We reached out to PSE&G about the decision to replace the pole, and to ask why previous calls from residents didn’t lead to action.

Spokeswoman Brooke Fisher said PSE&G records show it received a call on April 4 from a Weehawken customer who was concerned about a leaning utility pole.

“The same day, we sent a troubleshooter to assess the situation. The troubleshooter determined that the pole did not require immediate repair,” Fisher said in an email. “The job was referred to our engineering department, which concluded that the pole was not a hazard, but should eventually be replaced.”

She said a work order was issued and sent to PSE&G’s scheduling department, which she said “continuously prioritizes jobs based on safety and need.”

After receiving two additional calls in the past week from concerned customers, she said, PSE&G scheduled the pole replacement for the week of Nov. 24.

We asked about the other calls Wyzalek said he’s made to the utility, but Fisher said it only had the one call on record.

We asked who customers should contact if they see a problem.

“PSE&G maintains 850,000 utility poles and conducts regular inspection of poles for decay,” Fisher said. “We do count on and appreciate our customers being additional `eyes and ears’ in the field, and encourage them to call in any concerns they have about the safety of PSE&G equipment to 1-800-436-7734.”

The remaining mystery was the cable that was put up between the pole and the traffic light pole, so we asked Fisher if it was PSE&G.

While she checked, we reached out to Councilman Sosa, wondering if it was his handiwork.

Nope.
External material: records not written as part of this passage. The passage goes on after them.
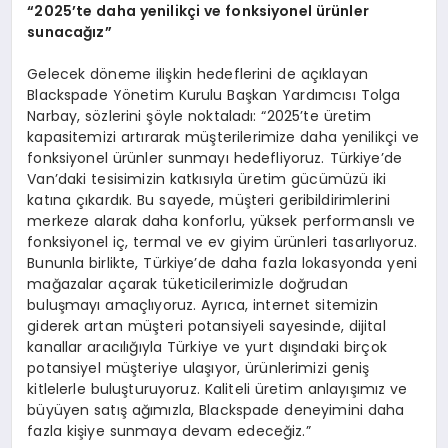
“2025’te daha yenilikçi ve fonksiyonel ürünler
sunacağız”
Gelecek döneme ilişkin hedeflerini de açıklayan
Blackspade Yönetim Kurulu Başkan Yardımcısı Tolga
Narbay, sözlerini şöyle noktaladı: “2025’te üretim
kapasitemizi artırarak müşterilerimize daha yenilikçi ve
fonksiyonel ürünler sunmayı hedefliyoruz. Türkiye’de
Van’daki tesisimizin katkısıyla üretim gücümüzü iki
katına çıkardık. Bu sayede, müşteri geribildirimlerini
merkeze alarak daha konforlu, yüksek performanslı ve
fonksiyonel iç, termal ve ev giyim ürünleri tasarlıyoruz.
Bununla birlikte, Türkiye’de daha fazla lokasyonda yeni
mağazalar açarak tüketicilerimizle doğrudan
buluşmayı amaçlıyoruz. Ayrıca, internet sitemizin
giderek artan müşteri potansiyeli sayesinde, dijital
kanallar aracılığıyla Türkiye ve yurt dışındaki birçok
potansiyel müşteriye ulaşıyor, ürünlerimizi geniş
kitlelerle buluşturuyoruz. Kaliteli üretim anlayışımız ve
büyüyen satış ağımızla, Blackspade deneyimini daha
fazla kişiye sunmaya devam edeceğiz.”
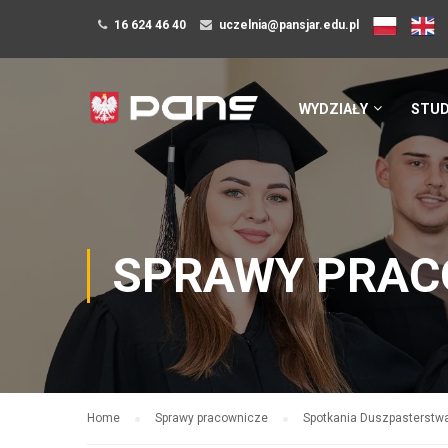
16 624 46 40
uczelnia@pansjar.edu.pl
WYDZIAŁY
STUD
SPRAWY PRAC
Home
Sprawy pracownicze
Spotkania Duszpasterstw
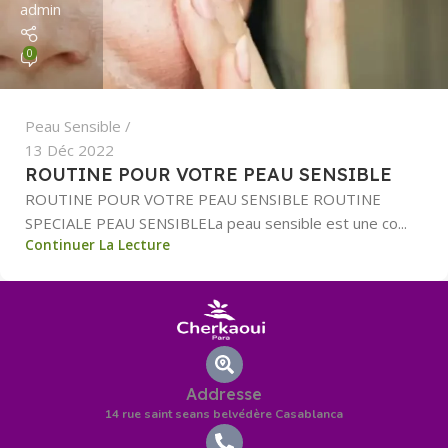
admin
0
Peau Sensible
13 Déc 2022
ROUTINE POUR VOTRE PEAU SENSIBLE
ROUTINE POUR VOTRE PEAU SENSIBLE ROUTINE
SPECIALE PEAU SENSIBLELa peau sensible est une co...
Continuer La Lecture
Addresse
14 rue saint seans belvédère Casablanca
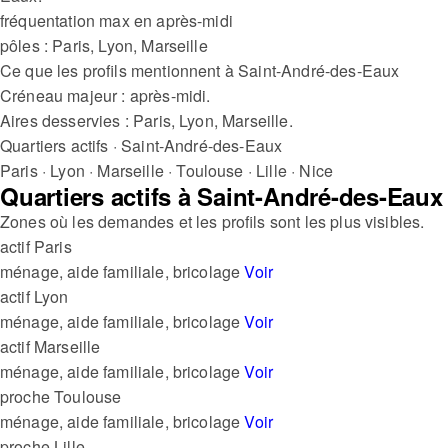
fréquentation max en après-midi
pôles : Paris, Lyon, Marseille
Ce que les profils mentionnent à Saint-André-des-Eaux
Créneau majeur : après-midi.
Aires desservies : Paris, Lyon, Marseille.
Quartiers actifs · Saint-André-des-Eaux
Paris
·
Lyon
·
Marseille
·
Toulouse
·
Lille
·
Nice
Quartiers actifs à Saint-André-des-Eaux
Zones où les demandes et les profils sont les plus visibles.
actif
Paris
ménage, aide familiale, bricolage
Voir
actif
Lyon
ménage, aide familiale, bricolage
Voir
actif
Marseille
ménage, aide familiale, bricolage
Voir
proche
Toulouse
ménage, aide familiale, bricolage
Voir
proche
Lille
It wasn’t him or the township, he said, but he said he did contact PSE&G and was glad to hear the pole was being replaced.

“When you have something that could be injurious or a problem, there’s no compromising,” Sosa said. “It’s just something that has to get done right away.”

He said he’d be on the lookout to make sure the pole is replaced.

Then PSE&G got back to us, saying it added the cable.

“While the utility pole is safe, we made the replacement a priority and tied off the pole to help alleviate customer concerns,” she said.

In any case, Wyzalek said it was good news. He said he didn’t know if PSE&G responded so quickly because of Bamboozled’s call, or the councilman’s call, or just because of calls from the residents, but he’s glad the pole will finally be replaced.

“I just want to thank everyone who helped,” he said. “I’m glad it’s being taken care of.”